Reproduce every line of the records below, character for character, with nothing added, dropped, or changed.
□ □ □ □ □ □ □
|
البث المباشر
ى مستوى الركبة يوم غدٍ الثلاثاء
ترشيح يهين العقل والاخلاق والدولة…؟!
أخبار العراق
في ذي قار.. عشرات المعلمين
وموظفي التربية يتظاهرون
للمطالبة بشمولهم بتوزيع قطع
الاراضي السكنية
□ □ □ □ □ □ □
▶ [Response below]
|
البث المباشر
ى مستوى الركبة يوم غدٍ الثلاثاء
ترشيح يهين العقل والاخلاق والدولة…؟!
أخبار العراق
في ذي قار.. عشرات المعلمين
وموظفي التربية يتظاهرون
للمطالبة بشمولهم بتوزيع قطع
الاراضي السكنية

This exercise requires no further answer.